The crisis has created a climate where adopting technology is no longer a matter of choice but a necessity to successfully build a sustainable supply chain and navigate cross-border trade. Digital solutions and online-enabled processes in freight management promise to be enormously impactful. It streamlines the freight process and reduces friction in process flow. It opens up new opportunities for proactive freight planning, collaboration between multiple operational parties and one version of the truth in the entire freight value chain.
A single connected solution or platform will enhance the efficiency of quote acquisition, the booking process, shipment management and the information flow for informed decision making.
2. Gain end-to-end visibility: The lack of visibility leads to inefficiency and higher costs. Shippers are unable to assess the impact of an event, hence informed and agile decision-making becomes near impossible.
Simply put, visibility allows you to know where your cargo is and what is happening with or to it. It covers warehouse management, all modes of transportation tracking and visibility, the situation at ports and documentation stages. The goal is to gain insight into every event impacting the progress of the cargo in the freight forwarding value chain. With advance notice of potential delays, shippers can make the right decisions to avoid disruption and keep cargo moving.
Visibility is a management tool to improve freight planning, operational efficiency and lower costs. It tracks and documents the chain of custody of the cargo, hereby minimising fraud or lost shipments which reduces the risk of revenue loss.
3. Working capital management: A first defence for a business against supply chain disruptions is the health of its working capital. A strong working capital position translates into better resilience to tackle market disruptions. The challenge with maintaining one is that both the buyer and the supplier are trying to optimize their cash flows in conflicting directions. Suppliers want to receive payment as early as possible, buyers delay making payment as much as they can.
Supply chain or trade finance is one way to bridge the payment gap between these parties.
4. Implement cross docking and other warehouse management best practices: Warehousing is an important component of efficient and sustainable supply chain management.

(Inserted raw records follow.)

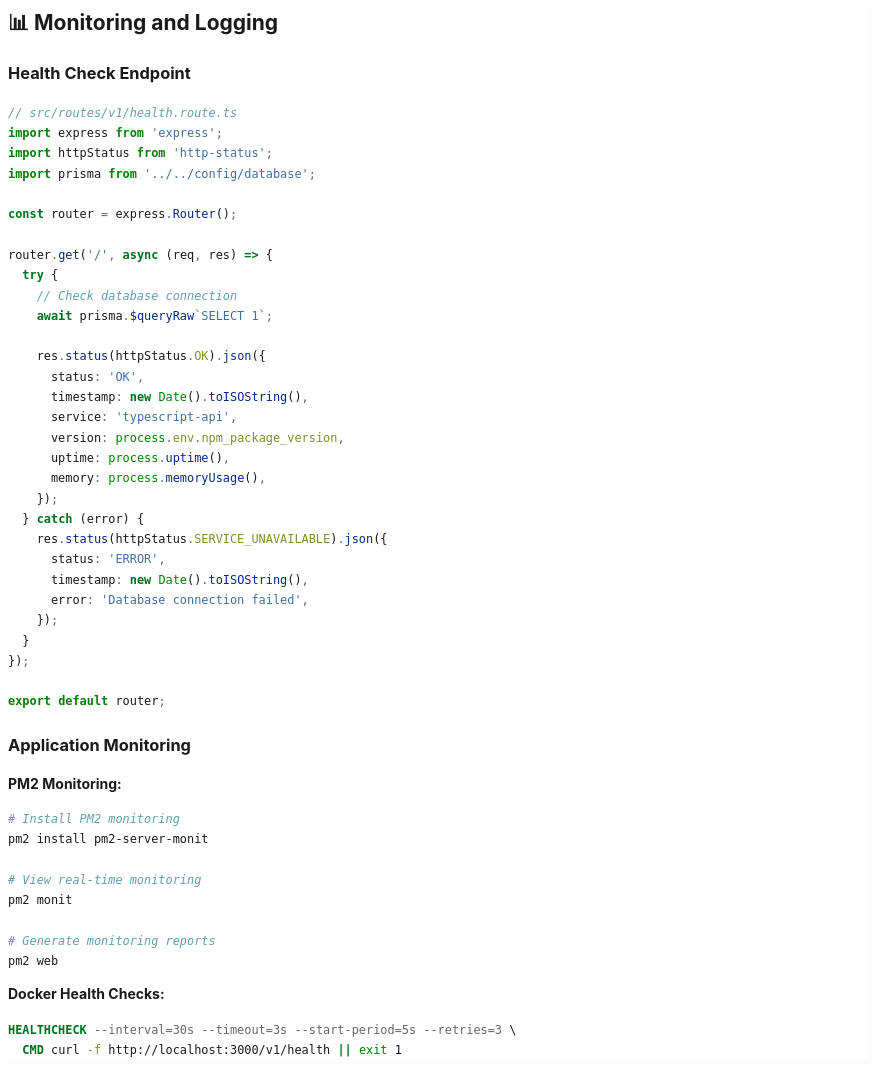 ## 📊 Monitoring and Logging

### Health Check Endpoint

```typescript
// src/routes/v1/health.route.ts
import express from 'express';
import httpStatus from 'http-status';
import prisma from '../../config/database';

const router = express.Router();

router.get('/', async (req, res) => {
  try {
    // Check database connection
    await prisma.$queryRaw`SELECT 1`;
    
    res.status(httpStatus.OK).json({
      status: 'OK',
      timestamp: new Date().toISOString(),
      service: 'typescript-api',
      version: process.env.npm_package_version,
      uptime: process.uptime(),
      memory: process.memoryUsage(),
    });
  } catch (error) {
    res.status(httpStatus.SERVICE_UNAVAILABLE).json({
      status: 'ERROR',
      timestamp: new Date().toISOString(),
      error: 'Database connection failed',
    });
  }
});

export default router;
```

### Application Monitoring

**PM2 Monitoring:**
```bash
# Install PM2 monitoring
pm2 install pm2-server-monit

# View real-time monitoring
pm2 monit

# Generate monitoring reports
pm2 web
```

**Docker Health Checks:**
```dockerfile
HEALTHCHECK --interval=30s --timeout=3s --start-period=5s --retries=3 \
  CMD curl -f http://localhost:3000/v1/health || exit 1
```
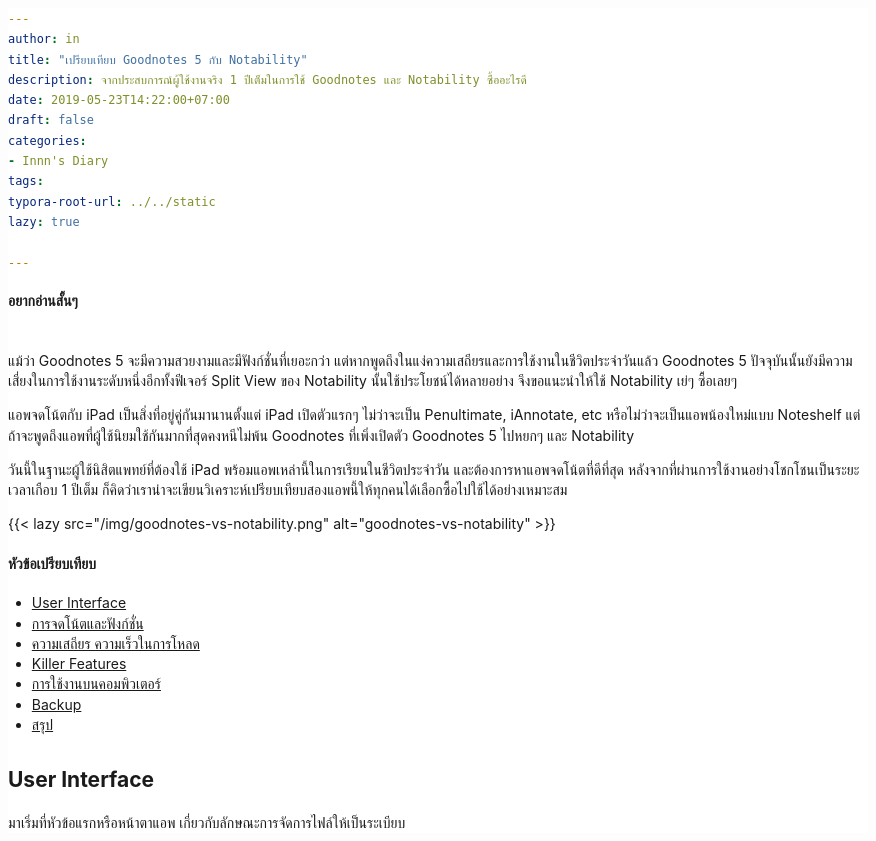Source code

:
 ```yaml
---
author: in
title: "เปรียบเทียบ Goodnotes 5 กับ Notability"
description: จากประสบการณ์ผู้ใช้งานจริง 1 ปีเต็มในการใช้ Goodnotes และ Notability ซื้ออะไรดี
date: 2019-05-23T14:22:00+07:00
draft: false
categories:
- Innn's Diary
tags:
typora-root-url: ../../static
lazy: true

---
```

<div class='border'>

<h4 class='hHead'>อยากอ่านสั้นๆ</h4>
<br>
แม้ว่า Goodnotes 5 จะมีความสวยงามและมีฟังก์ชั่นที่เยอะกว่า แต่หากพูดถึงในแง่ความเสถียรและการใช้งานในชีวิตประจำวันแล้ว Goodnotes 5 ปัจจุบันนั้นยังมีความเสี่ยงในการใช้งานระดับหนึ่งอีกทั้งฟีเจอร์ Split View ของ Notability นั้นใช้ประโยชน์ได้หลายอย่าง จึงขอแนะนำให้ใช้ Notability เย่ๆ ซื้อเลยๆ

</div>

แอพจดโน้ตกับ iPad เป็นสิ่งที่อยู่คู่กันมานานตั้งแต่ iPad เปิดตัวแรกๆ ไม่ว่าจะเป็น Penultimate, iAnnotate, etc หรือไม่ว่าจะเป็นแอพน้องใหม่แบบ Noteshelf แต่ถ้าจะพูดถึงแอพที่ผู้ใช้นิยมใช้กันมากที่สุดคงหนีไม่พ้น Goodnotes ที่เพิ่งเปิดตัว Goodnotes 5 ไปหยกๆ และ Notability

วันนี้ในฐานะผู้ใช้นิสิตแพทย์ที่ต้องใช้ iPad พร้อมแอพเหล่านี้ในการเรียนในชีวิตประจำวัน และต้องการหาแอพจดโน้ตที่ดีที่สุด หลังจากที่ผ่านการใช้งานอย่างโชกโชนเป็นระยะเวลาเกือบ 1 ปีเต็ม ก็คิดว่าเราน่าจะเขียนวิเคราะห์เปรียบเทียบสองแอพนี้ให้ทุกคนได้เลือกซื้อไปใช้ได้อย่างเหมาะสม

{{< lazy src="/img/goodnotes-vs-notability.png" alt="goodnotes-vs-notability" >}}

 <div class='border table-of-content'>
 <h4 class='hHead'>หัวข้อเปรียบเทียบ</h4>

- [User Interface](#user-interface)
- [การจดโน้ตและฟังก์ชั่น](#note-taking)
- [ความเสถียร ความเร็วในการโหลด](#stability)
- [Killer Features](#killer-features)
- [การใช้งานบนคอมพิวเตอร์](#computer-usage)
- [Backup](#backup)
- [สรุป](#summary)

 </div>

 <section id='user-interface' class='section-title'>


<h2><span>User Interface</span></h2>

 </section>

มาเริ่มที่หัวข้อแรกหรือหน้าตาแอพ เกี่ยวกับลักษณะการจัดการไฟล์ให้เป็นระเบียบ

They perform a buffer function whether as a tool for cargo consolidation or distribution network management. Maximise your agility by applying cross docking for consolidation of small shipments into one large transport or deconsolidation into several trucks at a time to reduce the dispersion of stops per vehicle.
Applying best practices in warehouse management systems will lead to lower overhead costs and streamlined turnaround times. This, of course means that cargo is delivered quicker and at a more favourable price or higher margin.
5. Seek a reliable digital freight management partner: When the freight process for each shipment is managed like a “commodity”, there is little opportunity to build a sustainable supply chain system. Also, building an ecosystem of freight service suppliers for a set of shipments will involve a good degree of manual processes to collate quotes for varying boxes and routes as well as track each of these shipments. Either businesses remain with the previous ecosystem regardless of performance or repeat the process for the next set of boxes for example in the case of seasonal commodities.
Effective collaboration with partners is essential to supply chain agility. However, partnering with a freight management team that prioritises optimal operational efficiency is critical to achieving a sustainable supply chain. Businesses need partners that go beyond traditional freight forwarding to deliver optimally efficient freight management solutions using technology.